Her children are too old for Mom to tag along trick-or-treating.

“Not that they even go anymore, and my grandkids live in another area, so what’s left for me to do?” she said. “Carve a pumpkin, light a candle, fill up the candy dish and emulate my mom. I’m sure I can find some goofy get-up, just to embarrass the teenagers.”

Growing up in an apartment building, it was simple for Liz Hawkins of Everett to go from floor to floor, knocking on doors of residents who pretty much knew one another.

“When I was 6, and my sister was 4, we were allowed to go door to door in the building chirping ‘Trick or Treat’ as each door opened,” Hawkins said. “One neighbor, upon opening the door, towered over us, made a horrific face, curled his hands into claws, and roared ‘Go away!’ He was monstrous. We ran home in tears, terrified.”
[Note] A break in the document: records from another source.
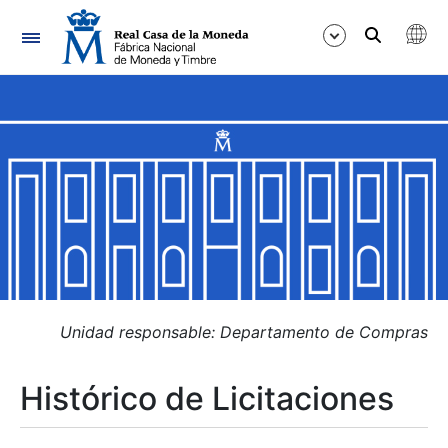
Navegación
Mostrar/Ocultar
Mostrar/Ocultar
Mostrar/Ocultar
Mostrar/Ocultar
Mostrar/Ocultar
Unidad responsable: Departamento de Compras
Histórico de Licitaciones
Mostrar/Ocultar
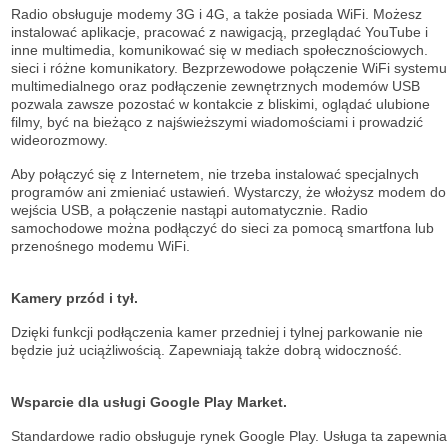
Radio obsługuje modemy 3G i 4G, a także posiada WiFi. Możesz
instalować aplikacje, pracować z nawigacją, przeglądać YouTube i
inne multimedia, komunikować się w mediach społecznościowych.
sieci i różne komunikatory. Bezprzewodowe połączenie WiFi systemu
multimedialnego oraz podłączenie zewnętrznych modemów USB
pozwala zawsze pozostać w kontakcie z bliskimi, oglądać ulubione
filmy, być na bieżąco z najświeższymi wiadomościami i prowadzić
wideorozmowy.
Aby połączyć się z Internetem, nie trzeba instalować specjalnych
programów ani zmieniać ustawień. Wystarczy, że włożysz modem do
wejścia USB, a połączenie nastąpi automatycznie. Radio
samochodowe można podłączyć do sieci za pomocą smartfona lub
przenośnego modemu WiFi.
Kamery przód i tył.
Dzięki funkcji podłączenia kamer przedniej i tylnej parkowanie nie
będzie już uciążliwością. Zapewniają także dobrą widoczność.
Wsparcie dla usługi Google Play Market.
Standardowe radio obsługuje
rynek Google Play. Usługa ta zapewnia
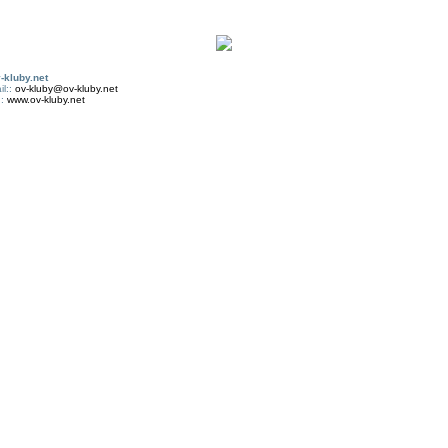
-kluby.net
il::
ov-kluby@ov-kluby.net
::
www.ov-kluby.net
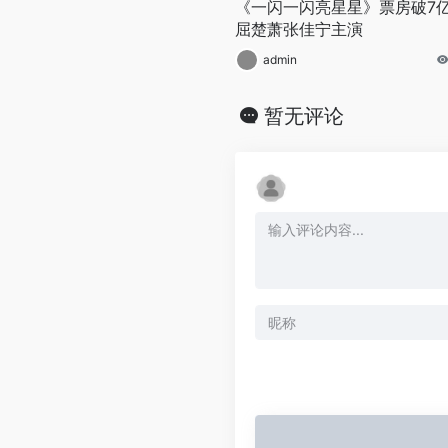
《一闪一闪亮星星》票房破7
屈楚萧张佳宁主演
admin
暂无评论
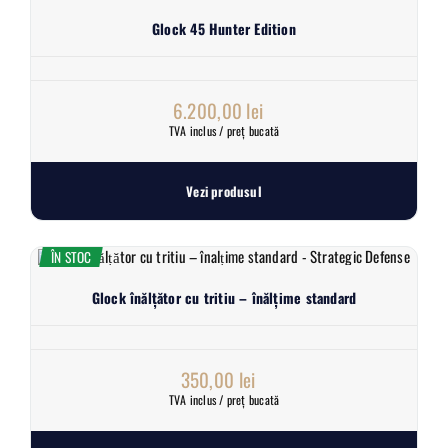
Glock 45 Hunter Edition
6.200,00
lei
TVA inclus / preț bucată
Vezi produsul
ÎN STOC
Glock înălțător cu tritiu – înălțime standard
350,00
lei
TVA inclus / preț bucată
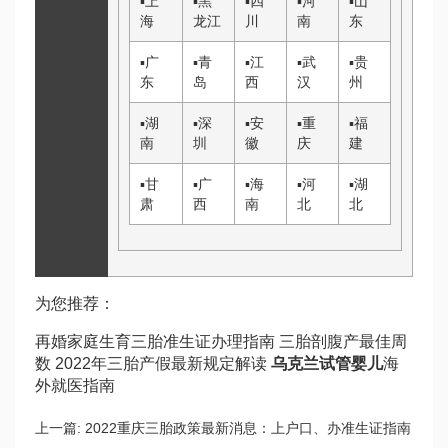
▪
上
▪
黑
▪
四
▪
河
▪
山
海
龙江
川
南
东
▪
广
▪
青
▪
江
▪
武
▪
贵
东
岛
西
汉
州
▪
湖
▪
深
▪
安
▪
重
▪
福
南
圳
徽
庆
建
▪
甘
▪
广
▪
海
▪
河
▪
湖
肃
西
南
北
北
为您推荐：
再婚家庭生育三胎准生证办理指南 三胎剖腹产最佳周
数 2022年三胎产假最新规定解读
乌克兰试管婴儿
海
外就医指南
上一篇:
2022重庆三胎政策最新消息：上户口、办准生证指南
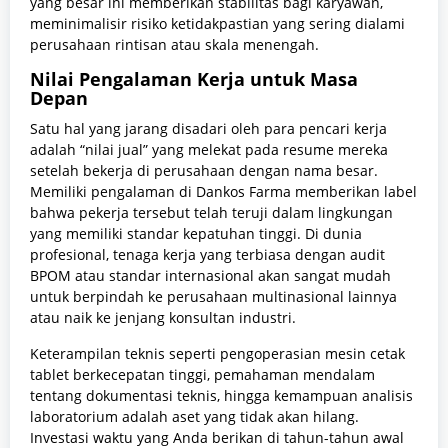
yang besar ini memberikan stabilitas bagi karyawan,
meminimalisir risiko ketidakpastian yang sering dialami
perusahaan rintisan atau skala menengah.
Nilai Pengalaman Kerja untuk Masa
Depan
Satu hal yang jarang disadari oleh para pencari kerja
adalah “nilai jual” yang melekat pada resume mereka
setelah bekerja di perusahaan dengan nama besar.
Memiliki pengalaman di Dankos Farma memberikan label
bahwa pekerja tersebut telah teruji dalam lingkungan
yang memiliki standar kepatuhan tinggi. Di dunia
profesional, tenaga kerja yang terbiasa dengan audit
BPOM atau standar internasional akan sangat mudah
untuk berpindah ke perusahaan multinasional lainnya
atau naik ke jenjang konsultan industri.
Keterampilan teknis seperti pengoperasian mesin cetak
tablet berkecepatan tinggi, pemahaman mendalam
tentang dokumentasi teknis, hingga kemampuan analisis
laboratorium adalah aset yang tidak akan hilang.
Investasi waktu yang Anda berikan di tahun-tahun awal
When the girls told their daddy what happened, he stalked out of the apartment.

“A short while later, he returned and took us each by the hand back to the scary place,” she said. “The neighbor apologized and invited us in where he was having an adult party. I remember cups of hot cocoa and cookies, popcorn balls and chocolates heaped in front of us and how the grown-ups fussed over us.”

She said she never knew what was said, she never asked, but it turned out to be a very good, and memorable, Halloween after all.